To gain a broader picture of the biosecurity landscape, the new study interviewed 130 experts across industry, government, academia, and policy. They agreed on several themes. Most think AI misuse is an urgent concern in biology and advocate for clearer regulatory standards. Roughly half were highly skeptical of current screening systems, and a majority supported upgrades.
The authors wrote that securing generative AI for biology isn’t about “finding a single solution.”
“Instead, it requires building a fortress with multiple layers of defense, each designed to anticipate, withstand, and adapt to threats.”
They designed a roadmap based on that principle. The strategy’s primary defenses target three stages in the AI life cycle. The first step is about controlling who can access training data and different AI versions. The next would add moral training that fine-tunes AI output. And finally, “live fire drills” to stress test models could reveal ways the AI could go sideways.
For example, algorithms trained on viral genomes are useful for drug or vaccine development. But they would be restricted. Users would have to apply for access and log usage. This is similar to how scientists must record the use of controlled narcotics in research. A tiered access system would allow others to use a version of the tool trained on data without dangerous content.
Meanwhile, strategies used to ensure chatbots (mostly) behave could also keep biology-focused AI in check. Moral training would guide a model’s output such that it aims to match public health and biosecurity standards.
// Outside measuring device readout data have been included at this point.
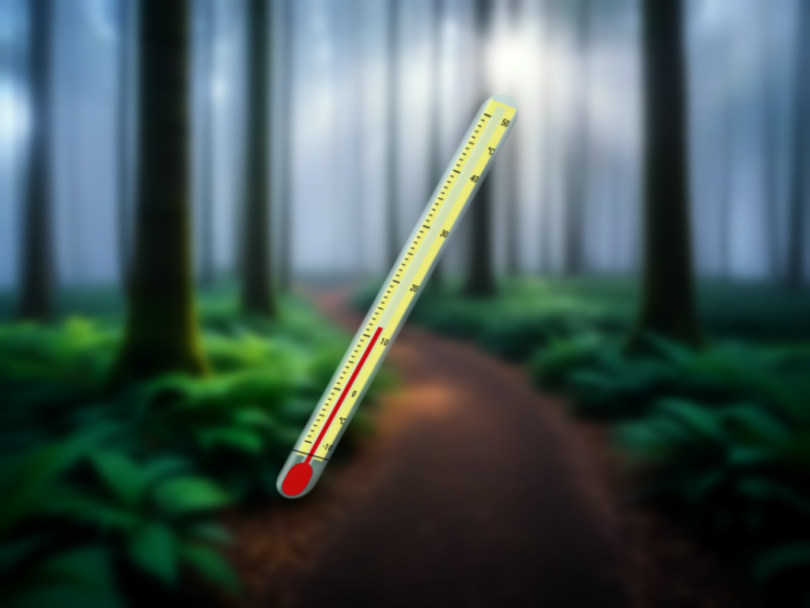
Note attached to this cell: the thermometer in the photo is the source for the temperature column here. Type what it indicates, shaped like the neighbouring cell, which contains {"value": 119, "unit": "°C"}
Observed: {"value": 12, "unit": "°C"}
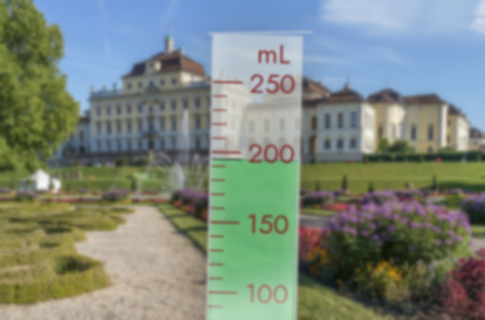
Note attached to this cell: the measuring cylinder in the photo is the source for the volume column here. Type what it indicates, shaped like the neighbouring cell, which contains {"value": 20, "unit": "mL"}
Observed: {"value": 195, "unit": "mL"}
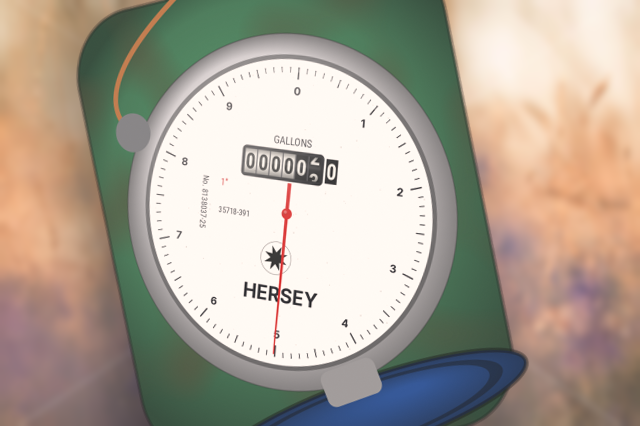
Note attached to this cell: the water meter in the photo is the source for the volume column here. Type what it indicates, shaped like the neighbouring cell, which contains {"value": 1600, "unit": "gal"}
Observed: {"value": 25.0, "unit": "gal"}
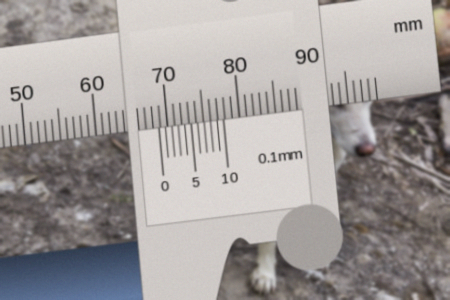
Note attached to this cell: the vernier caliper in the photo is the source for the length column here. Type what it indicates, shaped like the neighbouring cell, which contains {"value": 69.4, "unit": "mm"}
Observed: {"value": 68.8, "unit": "mm"}
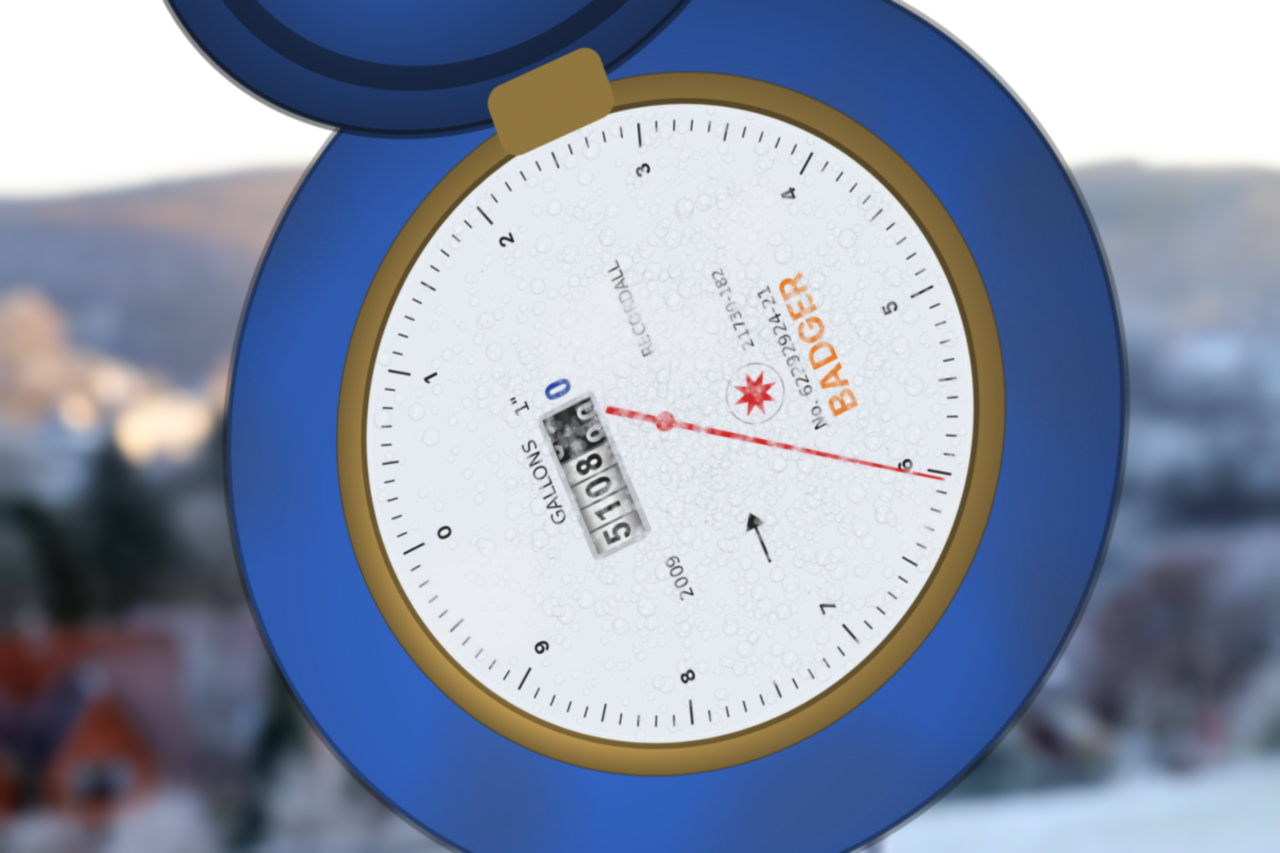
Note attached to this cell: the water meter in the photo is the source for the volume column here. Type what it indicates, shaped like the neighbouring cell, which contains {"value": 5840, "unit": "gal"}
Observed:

Stress testing to pinpoint a model’s vulnerabilities, known as red-teaming, would simulate misuse scenarios and inform countermeasures. Finally, biosecurity systems won’t work in a vacuum. Increasingly sophisticated AI could benefit from greater biological or general context, in turn improving its ability to detect and raise red flags.
“An effective biosafety system is not a firewall, it is a living guardian,” wrote the team.
Awareness is only the first part of the story. Action is the next. Although a unified vision of AI biosecurity doesn’t yet exist, the team calls on the field to collectively stitch one together.